Source passage.
((

Thursday, June 02, 2022

Situation Normal All F….

 Pay attention, this gets ridiculous real fast:

Gov. Greg Abbott on Wednesday instructed state school security and education officials to start conducting “in-person, unannounced, random intruder detection audits on school districts” to find weak access points and see how quickly staff can enter a school building without being stopped. 
The mandate was one of several the governor laid out in a letter to school security authorities in an effort to ensure district emergency operations plans are solid and school buildings are protected in the wake of the Uvalde school massacre that left 19 children and two adults dead. 
In his letter to Texas School Safety Center director Kathy Martinez-Prather on Wednesday, Abbott said the tragedy in Uvalde last week demands more action. 
“The State must work beyond writing words on paper and ensuring that the laws are being followed; it must also ensure that a culture of constant vigilance is engrained in every campus and in every school district employee across the state,” he said.

))

Recorded information.
((

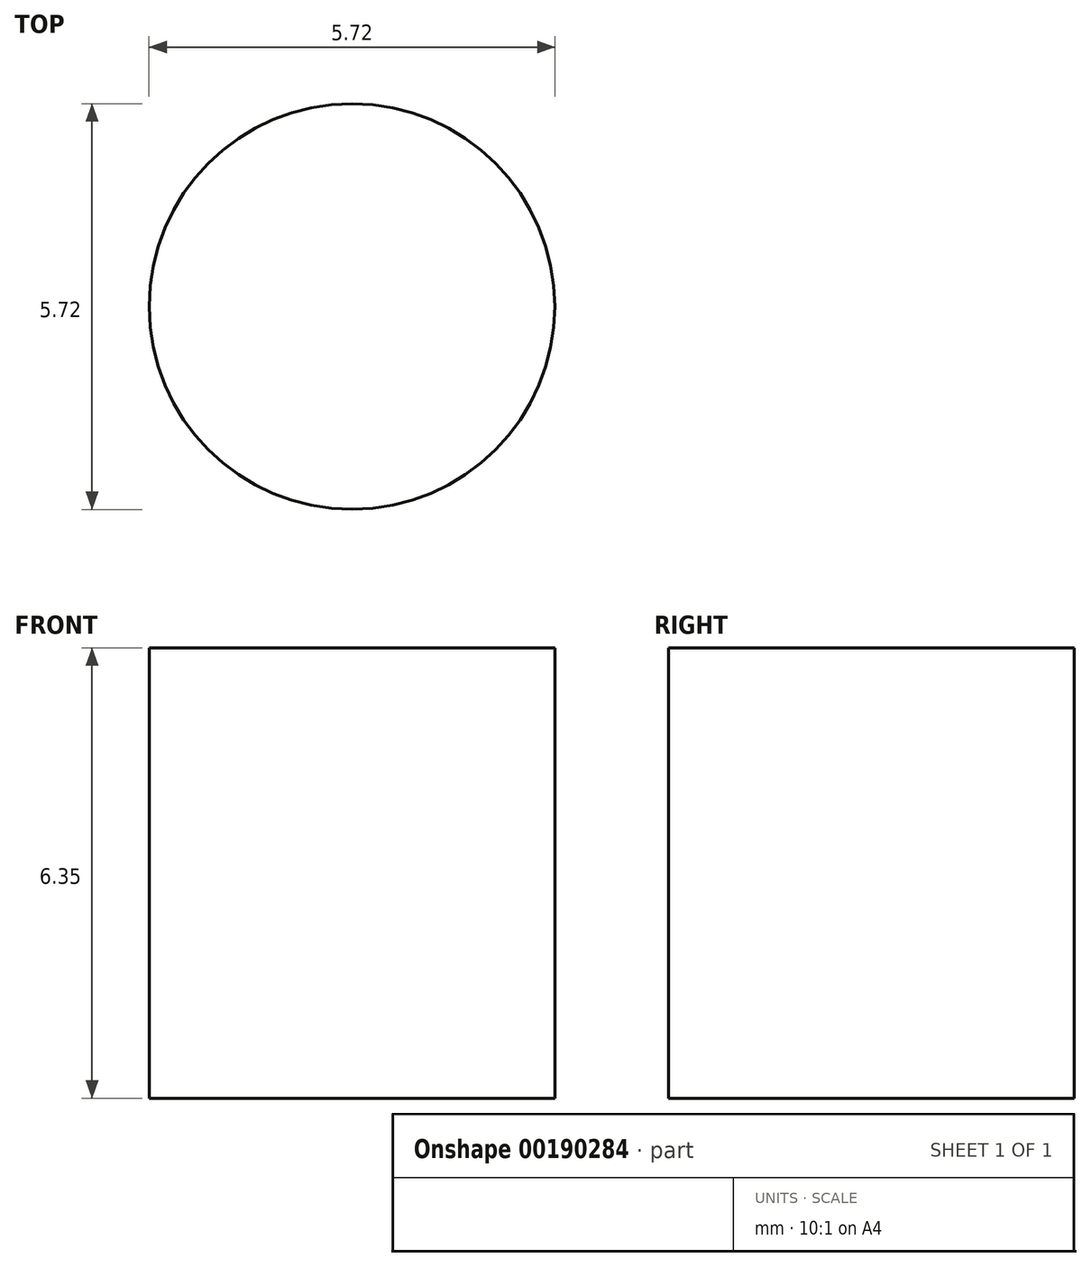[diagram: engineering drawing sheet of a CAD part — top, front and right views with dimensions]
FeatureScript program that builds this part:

))

Can you continue the blog post about Gov. Abbott's school intruder audits, starting after its last sentence?

Let’s just compare Abbott’s idea to reality: 

The Texas Education Agency flagged that the Texas School Safety Center has a toolkit for districts to audit their own security practices, which state that facility staff should be unaware of the assessment and it should be unannounced. 
"It is highly suggested that a member of the law enforcement jurisdiction and a district level administrator be notified of the assessment in the event someone calls in from the school, facility, district, or community in response to the intruder," the toolkit states. The TEA did not immediately answer questions about its role in these audits and whether the agency has conducted similar audits before.

In short, Rep. Bernal is right: this is a terrible idea. But let’s go back to Abbott’s statement about statewide ISD compliance. 

In 2019, state lawmakers passed a package of school security laws including a law that gave the school safety center the authority to audit the school district’s emergency operations plans. 
Under that law, if a school district does not satisfactorily submit an emergency operation plan, they must notify the community in a public meeting. If they do not hold such a meeting, the TEA can take over school leadership, according to Abbott’s letter.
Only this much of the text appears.